I thought I was boosting my chances.
“But if the project doesn’t take off, you’ll waste 5-7 years of your life anyway.” Just to be clear, more experienced founders warned me about this as well, but I was 21 at the time. I didn’t want to listen.
And I ended up feeling trapped. Maybe if the business had really grown, my feelings would have changed. But I doubt it. Six years in, I saw that I hadn’t actually enjoyed the journey. If the business had taken off, I would have been tied down even more to an industry I never really loved. In a way, I would have been locked in a golden cage—not the worst situation, but not one I would have chosen if I knew better. (I feel like this often happens to lawyers and doctors.)
Sometimes you have to get what you want to understand you didn’t want it after all.
It was the classic midwit trap. The simple advice is to do what you love. Here’s what the midwit would say: “NOOOO, you can’t just do what you love; what if it’s not popular? Pick something profitable, even if it’s not a perfect match! You’ll learn to like it.” Yet, the real outliers will tell you to follow your interests and give yourself the freedom to explore the weirdest shit.
Sure, think about the practical stuff like success and money, but don’t let it kill your passion. Don’t be ruled by it. That’s not the way to live. Otherwise, you’ll spend your best years working on things you don’t enjoy for people you don’t even respect.

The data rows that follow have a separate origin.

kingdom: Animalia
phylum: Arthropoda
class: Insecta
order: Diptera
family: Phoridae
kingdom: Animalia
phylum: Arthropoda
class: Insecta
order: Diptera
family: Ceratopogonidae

Just trust yourself and follow your energy. Believe you’ll find your answer, as cliché as that may seem.
Your questions, answered…
Acting Upbeat emphasizes optimism as an almost universally positive trait. Are there any scenarios where excessive optimism could backfire?
A reader sent me a great question—thanks for that! Yes, I believe that optimists need to master some skills to get better results in a few areas.

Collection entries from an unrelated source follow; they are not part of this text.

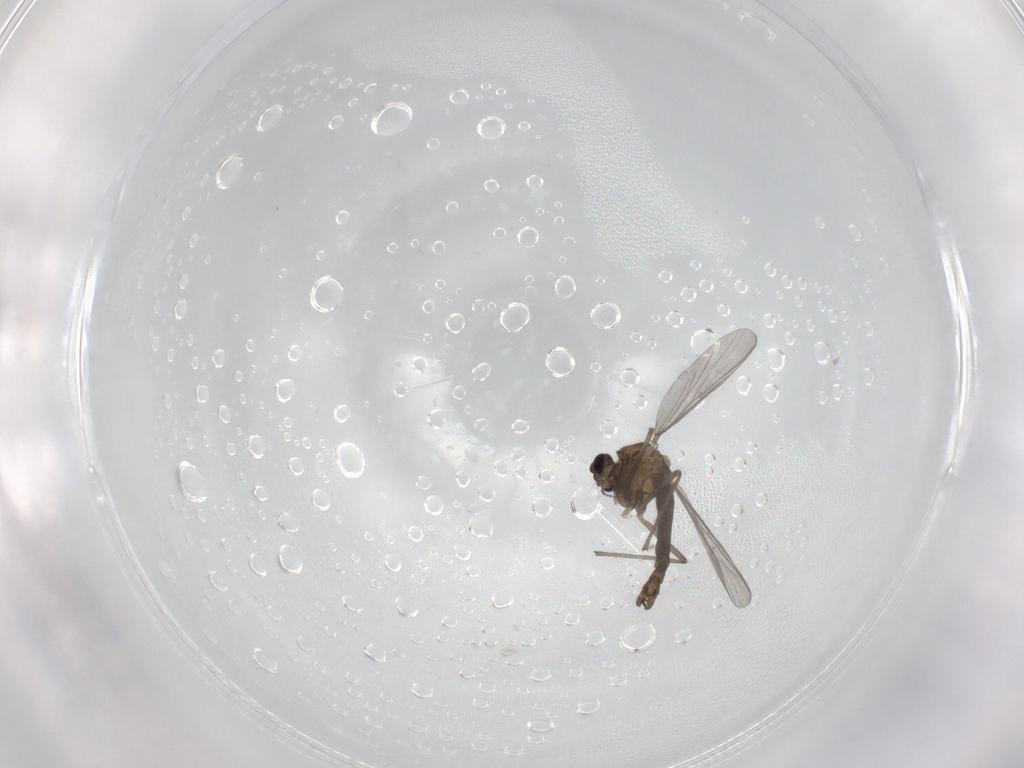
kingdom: Animalia
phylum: Arthropoda
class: Insecta
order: Diptera
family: Chironomidae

Research shows that people who aren’t depressed usually think they’re doing better than they really are. They believe they’re more skilled and have more control than they actually do. But people with depression often see things more clearly and honestly, especially the tough parts of life. This is called depressive realism. So pessimists might be better at guessing how things or people will turn out.
From what I’ve seen, hiring is a good example. If you’re an optimist, you might talk yourself into believing a not-so-great candidate will do fine on your team because you see something you like in them. They might even improve with time and effort. But with startups, you usually don’t have much time, and you need to put all your energy into finding what your customers want. So, bringing on people who aren’t top-notch from the start usually isn’t the best move—unless they can get really good, really fast, and not everyone can do that.
There’s a way to fix this, though. You create a list of must-haves for your hires and stick to it, no exceptions. It might seem harsh, but your hiring team has to understand it’s either hell yeah or no. You can’t waver on this. If there’s any hesitation, that’s a red flag. This approach protects you from your own optimism, which can sometimes make things tougher instead of smoother.